In the text of every row below, change "阪神淡路大震災" to "阪神・淡路大震災" and leave everything else as it is. Give only the text back, without the pictures.

(Entries supplied begins)

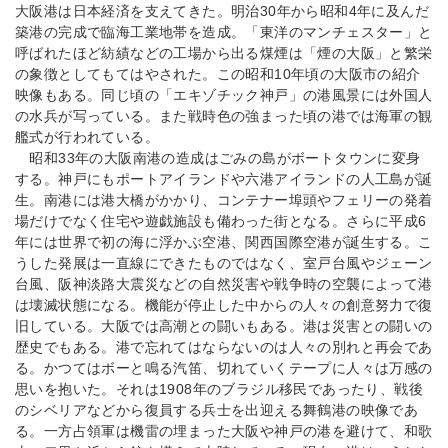
大阪港は日本経済を支えてきた。明治30年から昭和4年に及んだ
築港の完成で臨海工業地帯を造成。「東洋のマンチェスター」と
呼ばれたほど紡績などの工場から出る煤煙は「煙の大阪」と繁栄
の象徴としてもてはやされた。この昭和10年頃の大阪市の紹介
映像もある。同じ頃の「エキゾチック神戸」の港風景には外国人
の水兵が写っている。また戦時色の強まった頃の港では海軍の観
艦式が行われている。
昭和33年の大阪南港の造成はごみの島がボートタウンに変身
する。神戸にもポートアイランドや六港アイランドの人工島が誕
生。南港には港大橋がかかり、コンテナー埠頭やフェリーの発着
場だけでなく住宅や遊戯施設も備わった街となる。さらに平成6
年には世界で初の海に浮かぶ空港、関西国際空港が誕生する。こ
うした発展は一直線にできたものではなく、室戸台風やジェーン
台風、阪神淡路大震災などの自然災害や戦争時の空襲によって港
は壊滅状態になる。機能が停止した中からの人々の創意努力で復
旧している。大阪では高潮との闘いもある。港は災害との闘いの
歴史でもある。港で忘れてはならないのは人々の別れと再会であ
る。かつてはボーと鳴る汽笛、切れていくテープに人々は万感の
思いを抱いた。それは1908年のブラジル移民であったり、戦後
のシベリアなどから復員する兵士を出迎える舞鶴港の映像であ
る。一方占領軍は機雷の埋まった大阪や神戸の港を避けて、和歌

(Entries supplied ends)

_Answer to the problem_
大阪港は日本経済を支えてきた。明治30年から昭和4年に及んだ
築港の完成で臨海工業地帯を造成。「東洋のマンチェスター」と
呼ばれたほど紡績などの工場から出る煤煙は「煙の大阪」と繁栄
の象徴としてもてはやされた。この昭和10年頃の大阪市の紹介
映像もある。同じ頃の「エキゾチック神戸」の港風景には外国人
の水兵が写っている。また戦時色の強まった頃の港では海軍の観
艦式が行われている。
昭和33年の大阪南港の造成はごみの島がボートタウンに変身
する。神戸にもポートアイランドや六港アイランドの人工島が誕
生。南港には港大橋がかかり、コンテナー埠頭やフェリーの発着
場だけでなく住宅や遊戯施設も備わった街となる。さらに平成6
年には世界で初の海に浮かぶ空港、関西国際空港が誕生する。こ
うした発展は一直線にできたものではなく、室戸台風やジェーン
台風、阪神・淡路大震災などの自然災害や戦争時の空襲によって港
は壊滅状態になる。機能が停止した中からの人々の創意努力で復
旧している。大阪では高潮との闘いもある。港は災害との闘いの
歴史でもある。港で忘れてはならないのは人々の別れと再会であ
る。かつてはボーと鳴る汽笛、切れていくテープに人々は万感の
思いを抱いた。それは1908年のブラジル移民であったり、戦後
のシベリアなどから復員する兵士を出迎える舞鶴港の映像であ
る。一方占領軍は機雷の埋まった大阪や神戸の港を避けて、和歌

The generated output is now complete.